Aber ob es sich um diesen Rock gehandelt hat?

Mit Fernsehen gegen Google

Matthias Döpfner sagte, die wahren Wettbewerber der Zukunft seien "die Googles und die Yahoos". "Wir werden auch diesen Wettbewerbern Paroli bieten können. Das ist vielleicht die wichtigste Begründung dieser Transaktion", sagte der Vorstandschef. Alleine wäre das für beide Unternehmen schwieriger.

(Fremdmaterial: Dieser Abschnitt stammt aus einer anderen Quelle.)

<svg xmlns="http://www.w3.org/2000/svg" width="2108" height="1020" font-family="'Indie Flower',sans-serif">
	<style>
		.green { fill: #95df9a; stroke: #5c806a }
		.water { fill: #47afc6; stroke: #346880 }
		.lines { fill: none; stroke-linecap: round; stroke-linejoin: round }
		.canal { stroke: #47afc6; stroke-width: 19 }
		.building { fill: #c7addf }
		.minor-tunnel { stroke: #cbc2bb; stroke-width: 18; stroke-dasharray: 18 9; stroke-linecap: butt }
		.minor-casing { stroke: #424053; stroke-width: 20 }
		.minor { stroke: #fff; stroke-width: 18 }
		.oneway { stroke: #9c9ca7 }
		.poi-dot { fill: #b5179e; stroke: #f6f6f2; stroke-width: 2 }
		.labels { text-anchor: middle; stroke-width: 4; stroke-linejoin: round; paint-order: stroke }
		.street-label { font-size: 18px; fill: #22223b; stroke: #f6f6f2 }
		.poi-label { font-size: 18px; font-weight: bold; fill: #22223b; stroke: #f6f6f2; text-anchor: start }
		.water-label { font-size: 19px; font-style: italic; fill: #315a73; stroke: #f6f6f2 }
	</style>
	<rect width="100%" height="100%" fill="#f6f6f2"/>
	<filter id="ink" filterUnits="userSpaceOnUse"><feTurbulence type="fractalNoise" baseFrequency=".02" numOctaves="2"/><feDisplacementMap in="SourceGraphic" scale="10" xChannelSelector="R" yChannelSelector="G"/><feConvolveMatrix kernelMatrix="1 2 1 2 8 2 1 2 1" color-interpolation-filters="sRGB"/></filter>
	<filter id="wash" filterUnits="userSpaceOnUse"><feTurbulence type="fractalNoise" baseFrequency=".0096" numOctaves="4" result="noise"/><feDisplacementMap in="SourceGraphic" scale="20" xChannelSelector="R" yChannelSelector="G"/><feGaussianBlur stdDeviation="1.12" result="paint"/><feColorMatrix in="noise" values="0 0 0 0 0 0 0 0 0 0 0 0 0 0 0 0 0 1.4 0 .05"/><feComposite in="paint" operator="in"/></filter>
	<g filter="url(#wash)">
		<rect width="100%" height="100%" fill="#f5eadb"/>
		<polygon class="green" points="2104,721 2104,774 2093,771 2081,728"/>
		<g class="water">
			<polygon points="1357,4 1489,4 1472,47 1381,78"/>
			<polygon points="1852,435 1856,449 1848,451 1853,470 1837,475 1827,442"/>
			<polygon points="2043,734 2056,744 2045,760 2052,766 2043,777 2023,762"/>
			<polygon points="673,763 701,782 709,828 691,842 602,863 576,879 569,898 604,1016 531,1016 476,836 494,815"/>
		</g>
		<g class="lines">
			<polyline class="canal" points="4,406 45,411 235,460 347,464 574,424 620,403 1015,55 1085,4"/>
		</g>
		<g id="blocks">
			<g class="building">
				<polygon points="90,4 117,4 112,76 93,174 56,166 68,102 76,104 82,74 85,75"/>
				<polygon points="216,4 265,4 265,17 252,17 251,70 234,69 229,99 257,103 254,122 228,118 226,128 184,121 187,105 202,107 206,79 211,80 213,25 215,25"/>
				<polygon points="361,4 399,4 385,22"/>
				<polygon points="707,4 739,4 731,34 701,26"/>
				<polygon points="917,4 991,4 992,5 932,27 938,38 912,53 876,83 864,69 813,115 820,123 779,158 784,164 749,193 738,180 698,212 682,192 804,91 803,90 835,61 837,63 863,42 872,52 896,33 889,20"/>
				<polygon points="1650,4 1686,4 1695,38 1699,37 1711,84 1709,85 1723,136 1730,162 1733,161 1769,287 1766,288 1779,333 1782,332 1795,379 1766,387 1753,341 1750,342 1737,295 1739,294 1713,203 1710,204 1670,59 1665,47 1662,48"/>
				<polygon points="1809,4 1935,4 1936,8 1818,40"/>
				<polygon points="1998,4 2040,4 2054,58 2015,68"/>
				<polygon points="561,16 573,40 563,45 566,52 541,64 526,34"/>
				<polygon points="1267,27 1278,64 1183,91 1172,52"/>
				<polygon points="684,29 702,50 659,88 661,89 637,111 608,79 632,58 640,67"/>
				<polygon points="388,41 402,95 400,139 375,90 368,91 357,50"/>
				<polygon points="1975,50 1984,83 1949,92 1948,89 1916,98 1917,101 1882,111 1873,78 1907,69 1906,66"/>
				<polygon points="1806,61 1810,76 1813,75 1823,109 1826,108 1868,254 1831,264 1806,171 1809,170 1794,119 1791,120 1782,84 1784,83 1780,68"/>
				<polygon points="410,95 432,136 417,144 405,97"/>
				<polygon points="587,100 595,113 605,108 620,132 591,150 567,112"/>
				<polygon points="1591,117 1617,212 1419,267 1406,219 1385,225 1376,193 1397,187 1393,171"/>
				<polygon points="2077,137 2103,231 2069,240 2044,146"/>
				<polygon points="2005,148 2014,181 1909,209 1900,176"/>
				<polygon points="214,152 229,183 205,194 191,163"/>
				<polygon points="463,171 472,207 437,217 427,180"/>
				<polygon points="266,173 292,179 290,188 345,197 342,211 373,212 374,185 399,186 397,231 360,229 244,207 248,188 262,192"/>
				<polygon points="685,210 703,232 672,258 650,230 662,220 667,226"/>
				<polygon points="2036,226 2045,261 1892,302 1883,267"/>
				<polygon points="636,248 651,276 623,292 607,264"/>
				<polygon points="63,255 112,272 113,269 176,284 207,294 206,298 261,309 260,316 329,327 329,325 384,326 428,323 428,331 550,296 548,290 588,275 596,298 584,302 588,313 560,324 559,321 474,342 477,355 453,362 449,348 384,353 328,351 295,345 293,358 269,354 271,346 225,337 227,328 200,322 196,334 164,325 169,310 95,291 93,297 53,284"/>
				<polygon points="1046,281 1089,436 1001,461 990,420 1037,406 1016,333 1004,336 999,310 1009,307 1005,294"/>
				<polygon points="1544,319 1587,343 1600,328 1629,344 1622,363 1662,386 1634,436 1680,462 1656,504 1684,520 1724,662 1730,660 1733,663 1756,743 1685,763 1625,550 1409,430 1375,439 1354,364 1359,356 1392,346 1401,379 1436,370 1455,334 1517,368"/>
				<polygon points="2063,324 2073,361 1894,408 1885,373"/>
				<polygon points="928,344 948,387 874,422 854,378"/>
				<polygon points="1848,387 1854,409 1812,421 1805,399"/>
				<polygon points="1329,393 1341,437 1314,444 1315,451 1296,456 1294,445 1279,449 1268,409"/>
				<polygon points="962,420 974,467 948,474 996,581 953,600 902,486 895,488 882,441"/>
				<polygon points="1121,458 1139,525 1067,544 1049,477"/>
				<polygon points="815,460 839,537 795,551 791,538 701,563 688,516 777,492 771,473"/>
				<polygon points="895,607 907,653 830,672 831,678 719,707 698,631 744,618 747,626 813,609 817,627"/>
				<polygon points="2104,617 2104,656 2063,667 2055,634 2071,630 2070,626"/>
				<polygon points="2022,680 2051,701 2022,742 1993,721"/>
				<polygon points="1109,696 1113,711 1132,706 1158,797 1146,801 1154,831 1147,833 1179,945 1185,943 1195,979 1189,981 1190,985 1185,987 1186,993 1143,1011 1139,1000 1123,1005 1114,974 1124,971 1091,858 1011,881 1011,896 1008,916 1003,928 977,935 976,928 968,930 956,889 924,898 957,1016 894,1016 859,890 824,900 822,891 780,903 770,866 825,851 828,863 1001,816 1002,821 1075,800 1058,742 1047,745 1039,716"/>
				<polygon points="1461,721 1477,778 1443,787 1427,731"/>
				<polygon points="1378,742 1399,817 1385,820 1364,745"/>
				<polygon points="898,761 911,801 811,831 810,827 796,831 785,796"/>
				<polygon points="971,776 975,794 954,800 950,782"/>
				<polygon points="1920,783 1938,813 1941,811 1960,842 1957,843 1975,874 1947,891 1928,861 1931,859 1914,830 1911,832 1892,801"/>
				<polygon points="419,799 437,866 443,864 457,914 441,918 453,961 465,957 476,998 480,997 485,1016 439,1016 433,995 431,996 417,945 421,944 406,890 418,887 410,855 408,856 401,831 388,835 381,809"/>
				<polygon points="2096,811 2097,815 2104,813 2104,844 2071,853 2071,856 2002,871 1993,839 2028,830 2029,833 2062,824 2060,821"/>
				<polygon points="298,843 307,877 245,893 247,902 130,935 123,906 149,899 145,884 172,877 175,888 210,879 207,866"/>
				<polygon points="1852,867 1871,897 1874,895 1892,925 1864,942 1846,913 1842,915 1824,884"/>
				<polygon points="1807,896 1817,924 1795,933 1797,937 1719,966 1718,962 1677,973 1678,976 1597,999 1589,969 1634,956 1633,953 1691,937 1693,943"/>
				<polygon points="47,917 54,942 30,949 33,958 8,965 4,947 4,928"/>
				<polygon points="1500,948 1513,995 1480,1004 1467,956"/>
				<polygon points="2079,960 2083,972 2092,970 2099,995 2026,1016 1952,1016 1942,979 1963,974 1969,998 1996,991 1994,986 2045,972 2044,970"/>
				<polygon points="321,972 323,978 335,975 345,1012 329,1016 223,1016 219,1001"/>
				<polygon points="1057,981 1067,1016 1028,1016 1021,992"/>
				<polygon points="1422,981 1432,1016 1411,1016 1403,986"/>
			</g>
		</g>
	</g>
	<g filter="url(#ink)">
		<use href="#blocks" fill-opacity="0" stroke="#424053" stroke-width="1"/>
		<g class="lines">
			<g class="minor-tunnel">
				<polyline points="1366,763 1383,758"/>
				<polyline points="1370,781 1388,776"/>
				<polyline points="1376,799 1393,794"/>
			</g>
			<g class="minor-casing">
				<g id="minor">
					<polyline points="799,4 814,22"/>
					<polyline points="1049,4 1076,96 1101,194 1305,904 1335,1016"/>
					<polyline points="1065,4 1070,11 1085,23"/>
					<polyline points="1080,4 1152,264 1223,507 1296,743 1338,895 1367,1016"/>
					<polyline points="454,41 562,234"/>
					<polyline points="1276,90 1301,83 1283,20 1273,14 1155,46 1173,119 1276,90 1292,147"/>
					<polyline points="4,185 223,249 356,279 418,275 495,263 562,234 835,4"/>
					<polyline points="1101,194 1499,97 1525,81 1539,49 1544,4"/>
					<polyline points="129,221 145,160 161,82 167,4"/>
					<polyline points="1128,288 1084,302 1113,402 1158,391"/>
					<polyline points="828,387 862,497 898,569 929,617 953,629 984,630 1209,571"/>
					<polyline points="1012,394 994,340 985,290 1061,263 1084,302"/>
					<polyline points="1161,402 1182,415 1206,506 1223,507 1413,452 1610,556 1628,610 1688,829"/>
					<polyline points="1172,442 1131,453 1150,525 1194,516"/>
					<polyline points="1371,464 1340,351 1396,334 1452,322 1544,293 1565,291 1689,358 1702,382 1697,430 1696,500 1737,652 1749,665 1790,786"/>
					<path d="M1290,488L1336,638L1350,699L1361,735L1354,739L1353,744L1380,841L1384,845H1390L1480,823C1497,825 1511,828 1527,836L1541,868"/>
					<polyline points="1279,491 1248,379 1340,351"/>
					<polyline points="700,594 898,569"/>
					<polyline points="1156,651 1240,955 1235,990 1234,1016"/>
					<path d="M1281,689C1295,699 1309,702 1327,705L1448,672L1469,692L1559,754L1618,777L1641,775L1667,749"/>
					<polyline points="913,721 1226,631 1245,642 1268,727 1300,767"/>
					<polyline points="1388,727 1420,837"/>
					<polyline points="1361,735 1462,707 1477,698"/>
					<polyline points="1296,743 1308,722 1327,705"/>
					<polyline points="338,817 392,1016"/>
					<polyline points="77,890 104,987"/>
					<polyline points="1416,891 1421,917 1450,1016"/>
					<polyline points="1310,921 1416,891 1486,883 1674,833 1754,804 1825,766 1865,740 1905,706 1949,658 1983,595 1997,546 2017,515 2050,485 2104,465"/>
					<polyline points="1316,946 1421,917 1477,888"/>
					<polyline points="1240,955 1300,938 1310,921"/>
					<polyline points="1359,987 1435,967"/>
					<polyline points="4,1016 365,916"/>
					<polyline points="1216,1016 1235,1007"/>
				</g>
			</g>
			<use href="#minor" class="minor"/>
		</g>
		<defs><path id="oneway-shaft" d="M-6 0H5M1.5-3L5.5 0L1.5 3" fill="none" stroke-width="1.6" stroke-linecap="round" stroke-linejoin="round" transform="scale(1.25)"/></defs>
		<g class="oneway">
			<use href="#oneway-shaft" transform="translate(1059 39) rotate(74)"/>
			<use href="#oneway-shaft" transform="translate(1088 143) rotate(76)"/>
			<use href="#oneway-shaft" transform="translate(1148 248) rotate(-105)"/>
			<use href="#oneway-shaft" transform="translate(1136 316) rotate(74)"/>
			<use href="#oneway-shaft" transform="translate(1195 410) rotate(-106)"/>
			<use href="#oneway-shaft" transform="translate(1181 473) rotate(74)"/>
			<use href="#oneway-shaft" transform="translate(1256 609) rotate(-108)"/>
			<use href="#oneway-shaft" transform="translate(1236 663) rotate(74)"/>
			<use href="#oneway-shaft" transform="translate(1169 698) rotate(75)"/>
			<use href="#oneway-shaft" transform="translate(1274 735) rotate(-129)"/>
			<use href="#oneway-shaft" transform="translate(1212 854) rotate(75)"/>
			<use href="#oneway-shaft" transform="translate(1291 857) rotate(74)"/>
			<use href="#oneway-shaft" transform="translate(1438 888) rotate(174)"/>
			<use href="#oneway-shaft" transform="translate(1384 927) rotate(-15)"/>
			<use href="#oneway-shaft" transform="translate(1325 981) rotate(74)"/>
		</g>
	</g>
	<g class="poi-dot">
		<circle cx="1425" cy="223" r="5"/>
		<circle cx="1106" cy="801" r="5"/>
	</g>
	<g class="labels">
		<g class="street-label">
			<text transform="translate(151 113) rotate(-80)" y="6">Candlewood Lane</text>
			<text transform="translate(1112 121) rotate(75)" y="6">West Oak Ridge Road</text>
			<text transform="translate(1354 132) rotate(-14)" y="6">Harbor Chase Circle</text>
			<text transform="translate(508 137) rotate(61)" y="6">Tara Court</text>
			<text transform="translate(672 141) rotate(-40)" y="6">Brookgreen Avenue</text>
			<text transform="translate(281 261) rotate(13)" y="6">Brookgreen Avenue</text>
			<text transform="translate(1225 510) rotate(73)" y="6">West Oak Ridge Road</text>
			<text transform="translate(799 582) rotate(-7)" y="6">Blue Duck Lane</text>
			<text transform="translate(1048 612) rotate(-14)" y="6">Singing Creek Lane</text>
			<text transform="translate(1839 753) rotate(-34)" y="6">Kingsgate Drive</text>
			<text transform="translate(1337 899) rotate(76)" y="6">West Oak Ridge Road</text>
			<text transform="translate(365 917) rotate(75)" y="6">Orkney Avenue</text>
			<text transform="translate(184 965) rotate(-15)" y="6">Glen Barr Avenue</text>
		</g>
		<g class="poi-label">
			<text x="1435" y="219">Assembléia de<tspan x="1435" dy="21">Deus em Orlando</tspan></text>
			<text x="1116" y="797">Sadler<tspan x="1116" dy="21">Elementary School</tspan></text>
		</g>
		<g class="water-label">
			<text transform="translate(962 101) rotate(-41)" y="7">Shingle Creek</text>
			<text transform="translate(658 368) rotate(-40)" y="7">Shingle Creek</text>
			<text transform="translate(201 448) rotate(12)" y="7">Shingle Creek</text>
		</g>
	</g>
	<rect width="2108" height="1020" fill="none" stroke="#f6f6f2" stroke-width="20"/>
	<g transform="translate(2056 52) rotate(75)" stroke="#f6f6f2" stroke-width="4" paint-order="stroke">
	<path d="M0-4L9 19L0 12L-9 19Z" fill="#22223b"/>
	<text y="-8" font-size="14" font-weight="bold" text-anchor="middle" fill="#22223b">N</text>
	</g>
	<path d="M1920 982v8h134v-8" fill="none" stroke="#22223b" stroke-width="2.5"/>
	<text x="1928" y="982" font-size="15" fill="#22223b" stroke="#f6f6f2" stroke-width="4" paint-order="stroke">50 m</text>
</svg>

Na, da sollte man bei Axel Springer nochmal genau nachsehen, was die hier als Konkurrenz ausgewiesenen Unternehmen überhaupt so machen. Auf die Idee, einen Fernsehsender zu kaufen, um seine Marktstellung zu verbessern, ist man bei Google jedenfalls noch nicht gekommen.

Nachtrag 9.8.2005

Die FTD vermutet, daß Döpfner mit der Internet-Bemerkung einfach nur eine Begründung für das Bundeskartellamt vorformuliert hat, nach dem Motto: Die Fusion hat keine Auswirkungen auf den Medienmarkt, weil der wahre Kampf ja zwischen Internet (2 Prozent Werbeumsatz) und anderen Medien (98 Prozent Werbeumsatz) stattfindet.